I am working with a real estate dataset, the size of which is about 21 thousand, the size of the training data is 15129. There are 15 features. The task is to implement manual linear regression using SGD and compare features weights with the weights that the sklearn linear regression model gives us. ( all data is normalized using sklearn StandardScaler )
def gradient3(X,y):
X = pd.DataFrame(X)
y = pd.DataFrame(y)
w1 = np.random.randn(len(X.axes[1]))
w2 = np.random.randn(len(X.axes[1]))
b = 0
eps = 0.001
alpha = 1
counter = 1
lmbda = 0.1
while np.linalg.norm(w1 - w2) > eps:
#choosing random index
rand_index = np.random.randint(len(X.axes[0]))
X_tr = X.loc[rand_index].values
y_tr = y.loc[rand_index].values
# colculating new w
err = X_tr.dot(w1) + b - y_tr
loss_w = 2 * err * X_tr + (lmbda * w1)
loss_b = 2 * err
w2 = w1.copy()
w1 = w1 - alpha * loss_w
b = b - alpha * loss_b
# reducing alpha
counter += 1
alpha = 1/counter
return w1, b
I tried implement SGD and expect to get list of feature weights – w, and bias value – b.

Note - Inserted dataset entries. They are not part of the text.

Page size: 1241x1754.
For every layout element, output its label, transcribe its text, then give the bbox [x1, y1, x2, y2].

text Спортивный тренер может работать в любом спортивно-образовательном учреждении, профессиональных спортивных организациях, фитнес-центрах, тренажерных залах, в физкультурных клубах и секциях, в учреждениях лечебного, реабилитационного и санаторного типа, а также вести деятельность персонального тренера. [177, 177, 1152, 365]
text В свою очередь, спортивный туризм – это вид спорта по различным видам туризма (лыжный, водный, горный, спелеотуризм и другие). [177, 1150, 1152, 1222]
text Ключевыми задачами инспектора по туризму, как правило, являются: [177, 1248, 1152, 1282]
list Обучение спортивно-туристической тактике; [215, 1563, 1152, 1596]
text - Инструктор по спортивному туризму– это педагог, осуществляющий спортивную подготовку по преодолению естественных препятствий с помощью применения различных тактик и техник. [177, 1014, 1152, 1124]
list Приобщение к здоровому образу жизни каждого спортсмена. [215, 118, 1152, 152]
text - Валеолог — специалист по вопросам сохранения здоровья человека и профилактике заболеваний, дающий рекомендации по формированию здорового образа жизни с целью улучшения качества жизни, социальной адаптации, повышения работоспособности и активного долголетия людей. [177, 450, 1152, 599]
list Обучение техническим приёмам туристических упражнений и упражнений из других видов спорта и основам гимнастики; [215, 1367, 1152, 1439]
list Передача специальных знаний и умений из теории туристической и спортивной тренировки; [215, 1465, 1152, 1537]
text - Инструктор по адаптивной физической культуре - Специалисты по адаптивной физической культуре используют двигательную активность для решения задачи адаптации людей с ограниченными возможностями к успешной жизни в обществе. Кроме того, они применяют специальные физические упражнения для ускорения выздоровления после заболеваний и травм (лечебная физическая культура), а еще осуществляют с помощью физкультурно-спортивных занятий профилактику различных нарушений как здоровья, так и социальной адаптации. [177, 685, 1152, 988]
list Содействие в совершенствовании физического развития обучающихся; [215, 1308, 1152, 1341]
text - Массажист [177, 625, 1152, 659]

The problem is that the program sometimes just goes into an infinite loop, sometimes it shows me absolutely chaotic weights, it depends on my learning rate parameter (alpha) and how fast it decreases. I don't quite understand what exactly the problem is. Maybe SGD just doesn't work with this dataset and I need a mini-batch, maybe I missed something in the algorithm, maybe I'm implementing regularization incorrectly. I would be very grateful if someone could write what is wrong with my implementation.